O exemplo aponta para a ficção implícita na noção de Tamoio. Eficaz em muitos momentos, ela não pode se justificar por si só. A traição dos habitantes de Iperoig oferecia mais um exemplo da inconstância epistêmica e política que Viveiros de Castro tão bem notou entre os antigos Tupi da costa:
Aparentemente pouco inclinados a qualquer oposição segmentar, os Tupi vendiam as almas aos europeus para continuar mantendo sua guerra corporal contra outros Tupi. Isso nos ajuda a entender por que os índios não transigiam com o imperativo da vingança; para eles a religião, própria ou alheia, estava subordinada a fins guerreiros: em lugar de terem guerras de religião, como as que vicejavam na Europa do século, praticavam uma religião da guerra (2002:212).

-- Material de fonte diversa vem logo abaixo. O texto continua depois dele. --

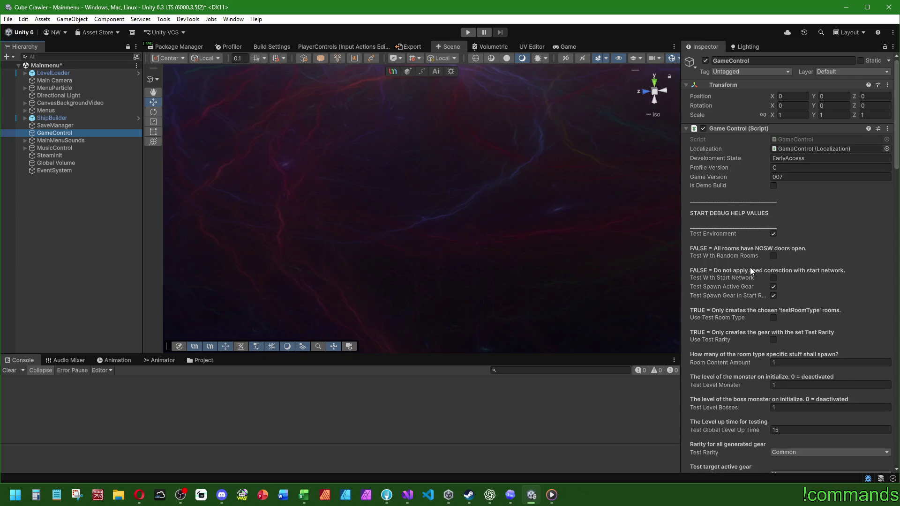
scroll(750, 267, down, 3)
scroll(750, 269, down, 6)
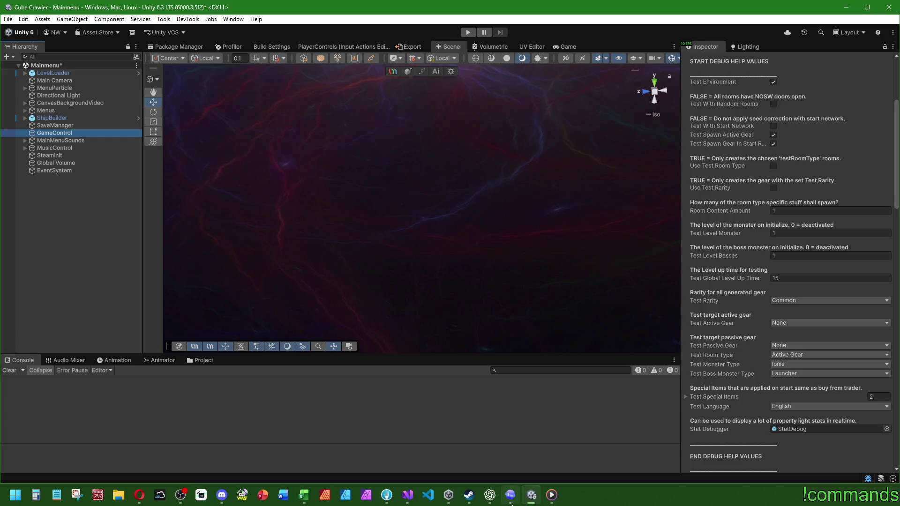
click(407, 496)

Nesse sentido, é preciso separar os Tamoio como ficção necessária para o colonialismo - e para a reação contra ele - de um conjunto de coletivos como o dos habitantes de Iperoig, que procuravam, antes de tudo, continuar guerreando. Assim, se há reação à Conquista, um projeto de resistência - e certamente há - esta não pode ser separada do que era a forma mais plena de existência: a relação com o inimigo, o "átomo da vingança" (Carneiro da Cunha & Viveiros de Castro 1985), a segmentaridade "não-segmentar" ou "rizomática" porque independente de unidades preestabelecidas como clãs, linhagens etc., e porque flexível, aberta a traições e fugas, e que descreve um movimento pendular entre momentos de concentração e dispersão.23 Tudo isso pressupunha a presença de inimigos, não quaisquer, mas aqueles que se dispunham a aceitar as regras de seu jogo.
Os habitantes de Iperoig aceitaram a paz proposta pelos padres para continuar com a sua guerra, os padres aproveitavam-se da guerra dos índios para estabelecer a sua paz, ou seja, por meio da declaração de uma guerra justa capaz de banir os povos contrários e, junto com eles, os franceses insurgentes. A trapaça dos padres consistia no fato de que não era a aliança com os habitantes de Iperoig que eles buscavam, mas o compromisso de extermínio da oposição dos Tamoio, que colocava em risco a integridade e o futuro da colônia portuguesa. Os Tupi faziam guerra "para haver futuro" (Carneiro da Cunha & Viveiros de Castro 1985), os jesuítas queriam guerra também para haver futuro, mas um futuro em que a guerra tupi não tinha lugar.
Considerações finais
Diante de tantas inconstâncias e traições, o que se pode afirmar, finalmente, sobre todos esses eventos?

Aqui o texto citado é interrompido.